Masyarakat pun wajib membantu. Persoalan ini akan mulus dilalui hanya dengan
kerja kolektif. Sudah tentu, sangat perlu mendengar pertimbangan dari tokoh/sesepuh
masyarakat, sejarawan, budayawan dan seniman dalam gerak pembangunan yang
benar-benar meriwayatkan kearifan kota.
Mau
diapakan kota ini, hendak dibawa ke mana, mau disulap menjadi apa, dan lain
sebagainya. Sudah seharusnya, tatanan kota pun harus dikemas ulang sedemikian
rupa. Merujuk yang sudah disinggung sebelumnya, secara sederhana, kota ini
wajib memanjakan mata dan lidah para pelancong! Kedua itu tentu dapat kita
jadikan sebagai awal pijakan.
Setelah
keduanya selesai, maka kemanjaan hati pun akan dilampaui. Para pelancong akan
berkesan, mereka akan terkenang atas kemanjaan-kemanjaan yang dihidangkan di
hadapan mata, lidah, dan tentunya di hati. Maka mau tidak mau, kelak mereka
akan mengulangi persinggahannya lagi. Akan datang kembali, mengajak orang-orang
baru, mengabarkan kepada handai-taulan dan sanak-saudara. Otomatis, pundi-pundi
pedagang akan semakin penuh, perekonomian masyarakat kota bergerak melambung
tinggi.
Sudah
seyogianya perlu dipetakan lagi, mana saja tempat-tempat wisata di Kendal ini
yang berpotensi digarap lagi. Terutama wisata alam di kota ini yang sekiranya
masih bertenaga untuk memanjakan mata khalayak. Tentu hal ini sebetulnya bukan
lagi menjadi sesuatu yang sulit. Tidak sedikit wisata alam di kota ini yang
memiliki daya pukau. Ada Curug Sewu, Goa Kiskendo, Pulau Tiban, Pantai Sikucing,
dan lainnya. Tentu salah satu tugas saat ini, hanya bagaimana mengelolanya
lebih baik lagi. Lihat saja beberapa waktu dekat ini, Sungai Bladon yang
terletak di Dusun Krayapan-Brangsong telah membuktikan.
Sungai
yang tidak disangka-sangka itu tiba-tiba meledak dibanjiri banyak pengunjung.

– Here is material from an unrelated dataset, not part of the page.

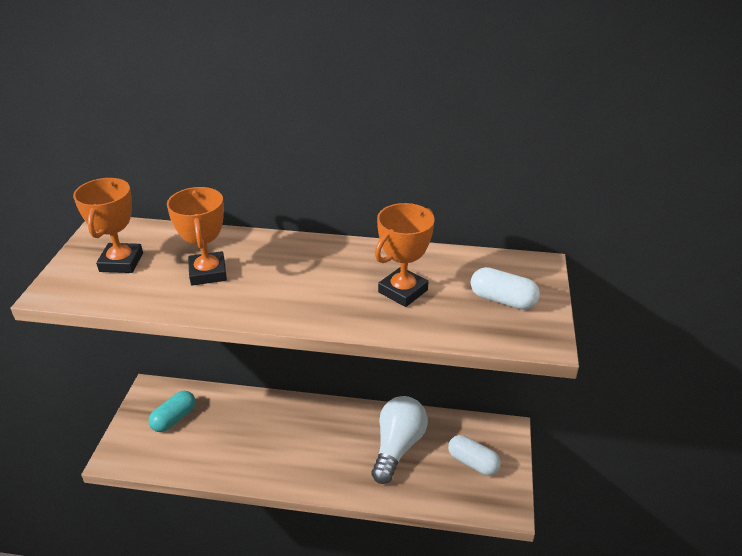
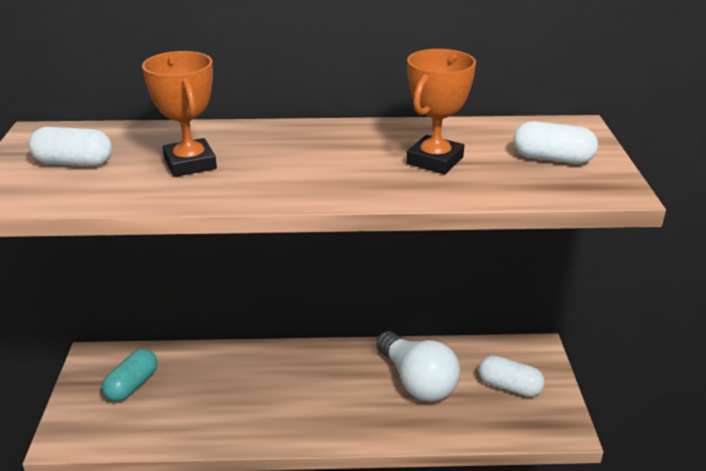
camera: 10 degrees left, 5 degrees down
(121, 262) = (74, 163): orange trophy -> white capsule
(397, 447) = (417, 381): white light bulb -> white light bulb turned 135 degrees clockwise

Masyarakat hilir-mudik, tidak hanya dari dalam kota saja yang berdatangan,
namun menyedot ratusan warga dari kota-kota tetangga. Sungai yang terkesan
masih asri, bersih, dan cocok untuk digunakan berfoto di balon pelampung yang
bisa disewa pelancong. Itu menjadi salah satu bukti atas aset alam yang
dimiliki kota ini. Sudah saatnya kota berbenah. Proyek pembangunan tol sudah
berjalan. Sebentar lagi akan beroperasi. Seluruh lapisan masyarakat wajib urun rembug, turut andil dalam
menciptakan masa depan kota yang lebih baik!***
─Setia Naka
Andrian,
Dosen UPGRIS, Menulis buku Perayaan Laut dan Remang-Remang Kontemplasi.